Yerel seçim sohbetleri

Geçenlerde bir çay sohbetinde belediye başkanlığı seçimlerini konuşuyorduk. Masasında oturduğumuz grup, yaklaşan seçimlerle ilgili öyle yüksekten atıp tutuyordu ki, içlerinden birisi; “falancayı aday göstermeyeceğiz” diye vurdu elini masaya. 
Kim olduğunu sordum, parti yöneticiymiş meğerse. 
Güldüm sadece. 
Çünkü belli ki bu arkadaş, kimin belediye başkanı adayı olacağına kendisinin değil, Ankara’nın karar verdiğini bilmiyordu. 
Ufaktan ufağa sohbete dahil oldum ve dedim ki, Ahmet Küçükler’i de aday göstermeyiz diyordu dönemin il yöneticileri. 
Sonra sokaktaki vatandaşlar da, aday gösterilmesi halinde oy vermeyeceklerini söylüyorlardı. 
Sonuç ne oldu? 
Küçükler, ikinci kez aday gösterildiği seçimlerden oyunu arttırarak çıktı hem de. 
Aday gösterildi diye il yönetiminden istifa eden oldu mu, olmadı. Oy vermem diyenlerin hepsi de, gidip oyunu yine Ahmet Küçükler’e verdi. Daha doğrusu, partisine verdi, yani Ak Parti’ye. 
O yüzden hali hazırda hiç kimse bu işin kabadayılığını yapmasın! Yok ben aday göstermem, yok ben oy vermem gibi laflar, işin hikaye kısmı. 

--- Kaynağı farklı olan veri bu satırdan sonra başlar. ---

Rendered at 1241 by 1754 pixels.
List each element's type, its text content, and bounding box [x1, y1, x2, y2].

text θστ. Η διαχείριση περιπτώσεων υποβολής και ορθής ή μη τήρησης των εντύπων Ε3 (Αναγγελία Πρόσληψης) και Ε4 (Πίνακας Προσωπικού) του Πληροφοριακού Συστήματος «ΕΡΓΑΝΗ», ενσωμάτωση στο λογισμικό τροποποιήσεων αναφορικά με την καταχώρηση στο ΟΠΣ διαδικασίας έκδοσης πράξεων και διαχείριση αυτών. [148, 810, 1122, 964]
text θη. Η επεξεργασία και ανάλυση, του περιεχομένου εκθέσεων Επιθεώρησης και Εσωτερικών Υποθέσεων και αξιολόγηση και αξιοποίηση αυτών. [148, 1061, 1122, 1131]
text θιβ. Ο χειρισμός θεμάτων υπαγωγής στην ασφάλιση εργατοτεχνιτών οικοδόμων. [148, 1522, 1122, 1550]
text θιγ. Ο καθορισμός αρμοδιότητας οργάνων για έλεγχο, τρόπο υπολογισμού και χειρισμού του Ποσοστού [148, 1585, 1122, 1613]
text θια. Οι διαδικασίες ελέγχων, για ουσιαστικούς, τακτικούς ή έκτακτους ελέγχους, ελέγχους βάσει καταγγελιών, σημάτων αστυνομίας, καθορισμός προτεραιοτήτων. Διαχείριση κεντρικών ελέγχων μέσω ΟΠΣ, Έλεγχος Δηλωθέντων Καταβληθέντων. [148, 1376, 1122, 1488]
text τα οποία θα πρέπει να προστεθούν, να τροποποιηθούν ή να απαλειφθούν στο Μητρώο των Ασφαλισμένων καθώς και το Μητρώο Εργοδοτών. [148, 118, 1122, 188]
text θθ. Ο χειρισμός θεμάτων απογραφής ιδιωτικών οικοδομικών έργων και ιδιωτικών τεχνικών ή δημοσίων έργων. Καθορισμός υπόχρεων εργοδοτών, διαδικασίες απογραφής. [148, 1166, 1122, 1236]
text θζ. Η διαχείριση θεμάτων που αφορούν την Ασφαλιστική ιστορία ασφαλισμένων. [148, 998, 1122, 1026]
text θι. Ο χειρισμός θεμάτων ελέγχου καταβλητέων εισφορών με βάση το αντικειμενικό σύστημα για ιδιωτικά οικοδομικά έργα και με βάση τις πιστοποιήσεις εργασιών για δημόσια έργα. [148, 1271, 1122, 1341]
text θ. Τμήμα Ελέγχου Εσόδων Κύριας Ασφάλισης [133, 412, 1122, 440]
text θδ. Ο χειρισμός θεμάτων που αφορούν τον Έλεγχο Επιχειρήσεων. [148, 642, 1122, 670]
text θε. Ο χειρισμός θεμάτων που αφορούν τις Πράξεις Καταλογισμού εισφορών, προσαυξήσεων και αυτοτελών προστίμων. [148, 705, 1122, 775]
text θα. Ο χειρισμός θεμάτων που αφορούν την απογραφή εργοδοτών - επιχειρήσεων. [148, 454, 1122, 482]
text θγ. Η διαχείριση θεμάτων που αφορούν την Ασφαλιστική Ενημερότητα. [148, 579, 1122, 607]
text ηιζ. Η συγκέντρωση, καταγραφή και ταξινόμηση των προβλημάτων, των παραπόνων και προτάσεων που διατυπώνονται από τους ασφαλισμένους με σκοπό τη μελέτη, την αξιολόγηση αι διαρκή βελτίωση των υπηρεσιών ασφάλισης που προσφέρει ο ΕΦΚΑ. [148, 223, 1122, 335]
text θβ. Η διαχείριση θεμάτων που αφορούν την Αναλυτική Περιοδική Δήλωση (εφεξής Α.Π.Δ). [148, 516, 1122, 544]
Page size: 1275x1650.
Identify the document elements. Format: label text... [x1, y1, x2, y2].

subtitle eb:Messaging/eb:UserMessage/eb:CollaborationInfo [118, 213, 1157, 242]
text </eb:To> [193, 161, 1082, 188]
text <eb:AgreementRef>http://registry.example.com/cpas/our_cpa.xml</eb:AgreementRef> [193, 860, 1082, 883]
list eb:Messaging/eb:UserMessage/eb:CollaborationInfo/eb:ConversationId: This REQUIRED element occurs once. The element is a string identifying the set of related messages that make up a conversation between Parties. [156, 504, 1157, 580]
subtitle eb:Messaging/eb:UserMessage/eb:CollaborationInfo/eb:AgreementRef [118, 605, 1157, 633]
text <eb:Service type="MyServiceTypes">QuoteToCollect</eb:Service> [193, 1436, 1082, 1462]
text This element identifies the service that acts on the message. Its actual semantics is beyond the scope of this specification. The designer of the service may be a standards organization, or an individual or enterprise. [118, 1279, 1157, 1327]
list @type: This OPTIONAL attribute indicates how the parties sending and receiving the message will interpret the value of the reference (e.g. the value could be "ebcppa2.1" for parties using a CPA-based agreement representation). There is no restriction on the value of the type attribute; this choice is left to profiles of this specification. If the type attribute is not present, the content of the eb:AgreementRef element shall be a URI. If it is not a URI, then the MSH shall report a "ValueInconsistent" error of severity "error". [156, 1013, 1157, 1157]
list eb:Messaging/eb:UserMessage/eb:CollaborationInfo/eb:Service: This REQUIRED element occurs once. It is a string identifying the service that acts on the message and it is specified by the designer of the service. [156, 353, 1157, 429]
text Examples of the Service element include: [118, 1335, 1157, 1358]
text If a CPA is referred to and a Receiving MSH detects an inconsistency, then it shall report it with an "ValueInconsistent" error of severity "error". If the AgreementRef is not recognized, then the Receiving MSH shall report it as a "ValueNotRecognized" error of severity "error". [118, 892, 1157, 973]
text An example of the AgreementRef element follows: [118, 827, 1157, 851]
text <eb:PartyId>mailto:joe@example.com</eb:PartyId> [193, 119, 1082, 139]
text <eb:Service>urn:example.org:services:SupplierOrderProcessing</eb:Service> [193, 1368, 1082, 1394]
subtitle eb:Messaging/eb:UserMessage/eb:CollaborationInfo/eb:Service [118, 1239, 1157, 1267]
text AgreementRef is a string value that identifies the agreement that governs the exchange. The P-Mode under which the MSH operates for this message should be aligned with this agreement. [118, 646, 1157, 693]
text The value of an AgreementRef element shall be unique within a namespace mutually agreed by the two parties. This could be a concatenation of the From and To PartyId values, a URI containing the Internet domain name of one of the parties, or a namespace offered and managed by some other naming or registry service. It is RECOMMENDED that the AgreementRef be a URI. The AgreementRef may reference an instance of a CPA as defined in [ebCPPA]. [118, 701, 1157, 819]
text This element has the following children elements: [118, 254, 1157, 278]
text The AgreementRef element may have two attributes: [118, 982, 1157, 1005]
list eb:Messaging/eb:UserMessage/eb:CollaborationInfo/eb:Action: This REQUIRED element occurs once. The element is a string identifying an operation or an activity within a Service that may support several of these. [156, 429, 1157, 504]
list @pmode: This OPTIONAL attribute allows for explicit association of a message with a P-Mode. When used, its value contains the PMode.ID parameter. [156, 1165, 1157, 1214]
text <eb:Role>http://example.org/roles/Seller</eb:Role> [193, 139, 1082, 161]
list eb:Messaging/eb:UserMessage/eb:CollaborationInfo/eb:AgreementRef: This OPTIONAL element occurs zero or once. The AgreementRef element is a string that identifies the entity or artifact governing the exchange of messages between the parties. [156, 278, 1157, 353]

Hem genel merkez soruyor mu teşkilatlarına istiyor musunuz, istemiyor musunuz diye. Diyeceksiniz ki evet soruyor; temayül yoklaması yapıyor. 
Doğru yapıyor, ama ben buna şahsen kendine temayül yoklaması diyorum. Sonucu belli olmayan temayül mü olur be kardeşim! 
Sen burada oy veriyorsun, ama sonuçlardan haberin olmuyor. Neymiş, sonuçları genel merkez görüyormuş. Belki biraz ağır olacak ama siz de bu dolmayı yiyorsunuz; çünkü yukarının kimi aday göstereceği ya bellidir ya da kafada birileri vardır. Sizin ne istediğiniz, kimi beklediğinizin hiçbir önemi yoktur. O temayüller de siz kendinizi önemli hissedesiniz diye vardır zaten. 
Erzurum’a dair bir değerlendirme yapacak olursam da şunu söyleyebilirim. Daha önce de söyledim, altını yine çiziyorum. 14 ve 28 Mayıs seçimleri için oluşturulan milletvekili aday listelerinin tamamı moral bozucuydu ve seçmenler verdikleri oyları içlerine bile sindiremedi. 
Çünkü listeler seçmenin beklentisini değil, yukarıda diledikleri gibi at koşturanların beklentisini karşılıyordu. Bu tüm partiler için geçerli. Umuyorum o at koşturanlara bir daha aday belirleme fırsatı verilmez.